Y más. Mucho más. Recién estamos empezando. Ahora viene una cantidad de cosas que ella tiene que decirme, no sé si todas ciertas, si aisladas o en cadena, si a gritos o entre dientes, algunas bastante abrumadoras si yo fuese de los que se las toman al pie de la letra, cosa que nunca hago si el fumo no me falla, y casi todas corregidas y aumentadas por detalles un poco ajenos a la cuestión, de los que yo soy totalmente inocente. Como, por ejemplo, una lima metálica o un lápiz de ojos que no le aparecen por ningún lado. Exactamente. Así es como funcionan las cosas en este mundo. Y, ahora que lo pienso, ella nunca tuvo limas de ésas, porque le erizaba el metal contra las uñas. Idoneidad profesional, ¿eh? Dedicación total al oficio, como un sacerdocio. Seguro. Yo sé cómo se llama eso.

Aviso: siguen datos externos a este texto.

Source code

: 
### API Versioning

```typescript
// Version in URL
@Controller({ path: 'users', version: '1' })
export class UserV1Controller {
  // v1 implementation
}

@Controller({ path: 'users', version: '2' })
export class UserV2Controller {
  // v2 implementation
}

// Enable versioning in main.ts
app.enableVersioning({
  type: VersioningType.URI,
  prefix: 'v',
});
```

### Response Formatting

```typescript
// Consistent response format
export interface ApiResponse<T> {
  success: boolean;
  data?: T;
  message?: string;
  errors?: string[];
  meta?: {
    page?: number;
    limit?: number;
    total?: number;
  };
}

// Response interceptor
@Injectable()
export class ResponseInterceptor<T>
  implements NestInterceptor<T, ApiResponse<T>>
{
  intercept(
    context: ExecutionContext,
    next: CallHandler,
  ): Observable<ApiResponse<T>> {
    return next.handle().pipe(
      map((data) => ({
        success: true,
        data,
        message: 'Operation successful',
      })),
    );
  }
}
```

—Gaby —digo, con mucha paciencia—, Gaby, oíme.

Y consigo que deje de hablar por un segundo.

—¿Me podés decir de quién mierda son esa lima y ese frasco de gel que encontré en el baño?

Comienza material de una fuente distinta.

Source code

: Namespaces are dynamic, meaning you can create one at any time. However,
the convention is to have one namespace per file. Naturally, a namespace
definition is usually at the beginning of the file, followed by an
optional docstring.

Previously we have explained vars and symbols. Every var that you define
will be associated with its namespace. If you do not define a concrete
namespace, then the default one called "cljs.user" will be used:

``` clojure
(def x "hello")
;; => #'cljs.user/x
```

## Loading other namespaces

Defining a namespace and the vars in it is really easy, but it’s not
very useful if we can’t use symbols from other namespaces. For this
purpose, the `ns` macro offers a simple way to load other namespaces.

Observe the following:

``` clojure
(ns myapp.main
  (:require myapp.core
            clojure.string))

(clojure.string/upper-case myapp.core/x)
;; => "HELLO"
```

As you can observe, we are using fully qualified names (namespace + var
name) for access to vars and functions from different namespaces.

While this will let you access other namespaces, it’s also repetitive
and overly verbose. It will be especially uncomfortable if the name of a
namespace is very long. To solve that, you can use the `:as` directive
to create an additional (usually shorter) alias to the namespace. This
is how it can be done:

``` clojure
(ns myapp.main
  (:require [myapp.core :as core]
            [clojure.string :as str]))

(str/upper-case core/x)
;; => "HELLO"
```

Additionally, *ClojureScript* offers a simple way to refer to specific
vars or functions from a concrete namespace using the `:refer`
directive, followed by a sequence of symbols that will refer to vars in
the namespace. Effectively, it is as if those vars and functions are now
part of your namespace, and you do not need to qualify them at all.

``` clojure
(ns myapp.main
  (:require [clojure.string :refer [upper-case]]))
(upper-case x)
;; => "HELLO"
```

Y déjenme decir algo más, antes de terminar, por si no notaron todavía esa cara de asombro y escándalo exagerados que acaba de poner ella, que la dejan por un segundo atónita hasta que el fondo de su cabecita registra mis palabras y contraataca con todo el arsenal de su femineidad mancillada: yo conozco esa cara como nadie, señores, aun hoy y a pesar de todo. Quizá sean ciertas algunas de las cosas que me estaba diciendo ella cuando la interrumpí; no me voy a tomar el trabajo de negarlo, entre otras razones porque a veces es difícil prestar tanta atención al mismo tiempo en cierto estado. Pero si hay algo verdaderamente indiscutible en este asunto es que un tipo que se pasa gel por el pelo y artefactos metálicos por las uñas y nunca le regala perlas a una mujer no es más que un insignificante reemplazo temporario. Duradero o no, pero tan indiscutiblemente temporario como insignificante en la vida de cualquiera.

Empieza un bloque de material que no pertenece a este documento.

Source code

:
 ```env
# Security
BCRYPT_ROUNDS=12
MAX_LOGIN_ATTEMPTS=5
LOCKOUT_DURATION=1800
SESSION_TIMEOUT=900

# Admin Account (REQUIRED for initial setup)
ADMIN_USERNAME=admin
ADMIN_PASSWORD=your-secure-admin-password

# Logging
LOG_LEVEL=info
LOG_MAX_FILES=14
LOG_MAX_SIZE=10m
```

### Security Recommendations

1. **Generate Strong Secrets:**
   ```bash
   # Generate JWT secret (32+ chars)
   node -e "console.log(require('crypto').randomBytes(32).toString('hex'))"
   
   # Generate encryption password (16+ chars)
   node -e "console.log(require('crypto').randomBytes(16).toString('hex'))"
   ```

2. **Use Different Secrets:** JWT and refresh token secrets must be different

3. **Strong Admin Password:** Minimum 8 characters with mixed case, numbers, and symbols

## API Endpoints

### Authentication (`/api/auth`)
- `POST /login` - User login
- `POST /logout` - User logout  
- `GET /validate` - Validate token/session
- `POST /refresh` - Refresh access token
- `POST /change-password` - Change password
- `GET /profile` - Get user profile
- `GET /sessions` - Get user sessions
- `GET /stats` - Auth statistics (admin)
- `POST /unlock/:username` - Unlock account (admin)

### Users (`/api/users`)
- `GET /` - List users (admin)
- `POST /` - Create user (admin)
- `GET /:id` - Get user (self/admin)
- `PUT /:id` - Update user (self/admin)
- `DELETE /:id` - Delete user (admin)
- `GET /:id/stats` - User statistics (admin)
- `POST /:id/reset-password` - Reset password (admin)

Muy bien, entonces. Ahora podría reírme. Y hasta hacerla reír a ella, si mi risa no le parece otro de mis egoístas e irresponsables tácticas de manipulación. O, por ejemplo, tratar de saber, hacer todo lo posible por saber, en este instante en que la luz de Buenos Aires parece regulada por un despiadado iluminador profesional y la cara de Gaby se llena de minúsculas aristas de pasado y opacidad, a qué venía yo acá exactamente, hace un par de horas, cuando la ciudad entera tenía pendiente hacia Coghlan y el Daño se enteraba de mis intenciones antes que yo.